NABLUS (Ma'an) -- Israeli forces raided the city of Nablus in the northern occupied West Bank early Tuesday morning and demolished the home of Amjad Aliwi, who Israeli intelligence accused of being one of the masterminds of a
, which left two Israeli settlers dead.
Local sources told Ma'an that dozens of Israeli soldiers stormed a three story building in the Khallat al-Eiman neighborhood in southern Nablus, where Aliwi’s family lived.
Aliwi was sentenced for his involvement in a Hamas military unit allegedly responsible for the incident, when a married Israeli couple was shot and killed near the illegal Israeli settlement of Itamar near Nablus.
Their four children, aged between four months and nine years, were found unharmed in the back of the car.
According to witnesses of Tuesday's demolition, soldiers forcibly moved the family members from their apartment to one of the neighbors' apartments, and detained them there for several hours, during which time they demolished Aliwi’s apartment.
Witnesses added that Israeli forces demolished the home manually, since an explosion would have also devastated other apartments in the building.

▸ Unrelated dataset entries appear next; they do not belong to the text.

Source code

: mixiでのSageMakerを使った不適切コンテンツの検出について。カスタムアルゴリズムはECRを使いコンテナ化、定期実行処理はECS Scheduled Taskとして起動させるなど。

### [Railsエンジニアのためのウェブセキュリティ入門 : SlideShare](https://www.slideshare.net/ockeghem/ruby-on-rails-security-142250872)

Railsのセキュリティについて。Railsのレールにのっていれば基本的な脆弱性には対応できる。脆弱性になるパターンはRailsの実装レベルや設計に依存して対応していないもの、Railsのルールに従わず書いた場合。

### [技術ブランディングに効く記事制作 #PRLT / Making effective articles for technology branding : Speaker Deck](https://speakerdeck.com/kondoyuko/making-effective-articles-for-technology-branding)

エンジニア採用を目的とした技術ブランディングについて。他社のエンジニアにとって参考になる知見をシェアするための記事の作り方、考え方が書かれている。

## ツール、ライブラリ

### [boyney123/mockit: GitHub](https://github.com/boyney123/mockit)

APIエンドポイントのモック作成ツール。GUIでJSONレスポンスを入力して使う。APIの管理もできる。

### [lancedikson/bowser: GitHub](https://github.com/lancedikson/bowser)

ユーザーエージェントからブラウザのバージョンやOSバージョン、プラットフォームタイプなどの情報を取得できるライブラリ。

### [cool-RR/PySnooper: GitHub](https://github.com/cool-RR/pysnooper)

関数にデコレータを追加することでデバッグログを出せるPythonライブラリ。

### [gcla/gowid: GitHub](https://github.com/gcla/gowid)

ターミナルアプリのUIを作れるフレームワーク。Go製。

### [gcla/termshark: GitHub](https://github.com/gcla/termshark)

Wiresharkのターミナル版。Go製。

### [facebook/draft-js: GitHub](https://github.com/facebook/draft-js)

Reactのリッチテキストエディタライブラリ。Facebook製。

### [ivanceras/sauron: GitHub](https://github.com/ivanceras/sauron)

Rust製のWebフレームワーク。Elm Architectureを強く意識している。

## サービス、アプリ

Israeli forces often use explosive devices in many punitive home demolitions.
At the time of the demolition, clashes broke out in the neighborhood between Israeli forces and local youth.
Locals said the clashes continued for several hours and that ten young men were injured with rubber-coated steel bullets, while several others suffered from tear gas inhalation.

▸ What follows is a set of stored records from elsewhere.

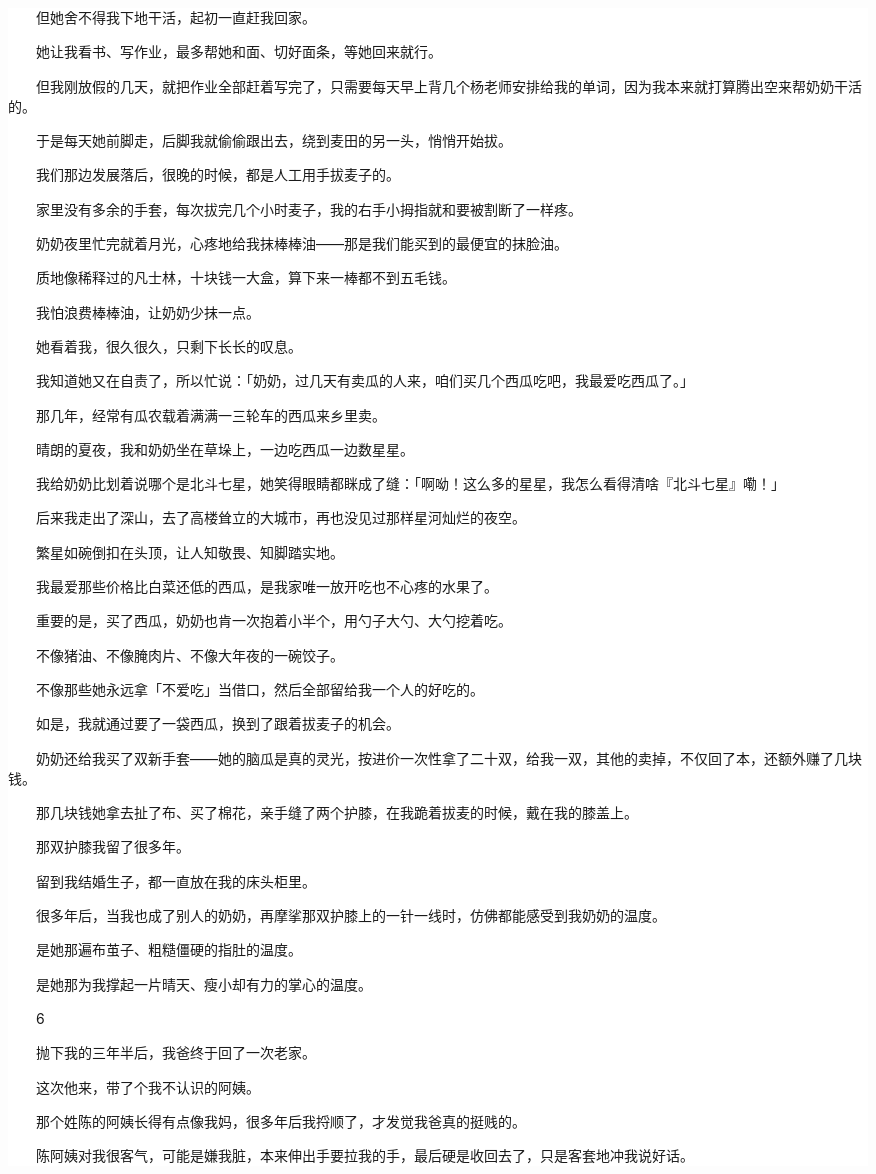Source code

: &emsp;&emsp;但她舍不得我下地干活，起初一直赶我回家。  
  
&emsp;&emsp;她让我看书、写作业，最多帮她和面、切好面条，等她回来就行。  
  
&emsp;&emsp;但我刚放假的几天，就把作业全部赶着写完了，只需要每天早上背几个杨老师安排给我的单词，因为我本来就打算腾出空来帮奶奶干活的。  
  
&emsp;&emsp;于是每天她前脚走，后脚我就偷偷跟出去，绕到麦田的另一头，悄悄开始拔。  
  
&emsp;&emsp;我们那边发展落后，很晚的时候，都是人工用手拔麦子的。  
  
&emsp;&emsp;家里没有多余的手套，每次拔完几个小时麦子，我的右手小拇指就和要被割断了一样疼。  
  
&emsp;&emsp;奶奶夜里忙完就着月光，心疼地给我抹棒棒油——那是我们能买到的最便宜的抹脸油。  
  
&emsp;&emsp;质地像稀释过的凡士林，十块钱一大盒，算下来一棒都不到五毛钱。  
  
&emsp;&emsp;我怕浪费棒棒油，让奶奶少抹一点。  
  
&emsp;&emsp;她看着我，很久很久，只剩下长长的叹息。  
  
&emsp;&emsp;我知道她又在自责了，所以忙说：「奶奶，过几天有卖瓜的人来，咱们买几个西瓜吃吧，我最爱吃西瓜了。」  
  
&emsp;&emsp;那几年，经常有瓜农载着满满一三轮车的西瓜来乡里卖。  
  
&emsp;&emsp;晴朗的夏夜，我和奶奶坐在草垛上，一边吃西瓜一边数星星。  
  
&emsp;&emsp;我给奶奶比划着说哪个是北斗七星，她笑得眼睛都眯成了缝：「啊呦！这么多的星星，我怎么看得清啥『北斗七星』嘞！」  
  
&emsp;&emsp;后来我走出了深山，去了高楼耸立的大城市，再也没见过那样星河灿烂的夜空。  
  
&emsp;&emsp;繁星如碗倒扣在头顶，让人知敬畏、知脚踏实地。  
  
&emsp;&emsp;我最爱那些价格比白菜还低的西瓜，是我家唯一放开吃也不心疼的水果了。  
  
&emsp;&emsp;重要的是，买了西瓜，奶奶也肯一次抱着小半个，用勺子大勺、大勺挖着吃。  
  
&emsp;&emsp;不像猪油、不像腌肉片、不像大年夜的一碗饺子。  
  
&emsp;&emsp;不像那些她永远拿「不爱吃」当借口，然后全部留给我一个人的好吃的。  
  
&emsp;&emsp;如是，我就通过要了一袋西瓜，换到了跟着拔麦子的机会。  
  
&emsp;&emsp;奶奶还给我买了双新手套——她的脑瓜是真的灵光，按进价一次性拿了二十双，给我一双，其他的卖掉，不仅回了本，还额外赚了几块钱。  
  
&emsp;&emsp;那几块钱她拿去扯了布、买了棉花，亲手缝了两个护膝，在我跪着拔麦的时候，戴在我的膝盖上。  
  
&emsp;&emsp;那双护膝我留了很多年。  
  
&emsp;&emsp;留到我结婚生子，都一直放在我的床头柜里。  
  
&emsp;&emsp;很多年后，当我也成了别人的奶奶，再摩挲那双护膝上的一针一线时，仿佛都能感受到我奶奶的温度。  
  
&emsp;&emsp;是她那遍布茧子、粗糙僵硬的指肚的温度。  
  
&emsp;&emsp;是她那为我撑起一片晴天、瘦小却有力的掌心的温度。  
  
&emsp;&emsp;6  
  
&emsp;&emsp;抛下我的三年半后，我爸终于回了一次老家。  
  
&emsp;&emsp;这次他来，带了个我不认识的阿姨。  
  
&emsp;&emsp;那个姓陈的阿姨长得有点像我妈，很多年后我捋顺了，才发觉我爸真的挺贱的。  
  
&emsp;&emsp;陈阿姨对我很客气，可能是嫌我脏，本来伸出手要拉我的手，最后硬是收回去了，只是客套地冲我说好话。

Locals added that one of the injured young men was evacuated to Rafidiya Hospital in Nablus.
An Israeli army spokesperson said they were looking into reports regarding the demolition and clashes.
The attack Aliwi was accused of resulted in widespread rioting
by Israeli settlers and numerous attacks on Palestinian communities and their properties.
The Shin Bet said that the five Palestinians had "admitted" to the crime, as well to two other shootings that had not resulted in casualties.
The home of Salah Aliwi, Amjad's brother, was also raided and ransacked during the raids in 2015, when Israeli forces ordered his family to tell Aliwi to turn himself in.
The move came despite past recommendations by an Israeli military committee that the practice did not deter attacks.
While families who receive demolition orders are given the opportunity to appeal the measures, Israel’s High Court of Justice typically rejects such appeals, according to Israeli watchdog Hamoked.
Israeli rights group B’Tselem has meanwhile condemned the practice as “court-sanctioned revenge” carried out on family members who have not committed crimes, amounting to collective punishment and illegal under international law.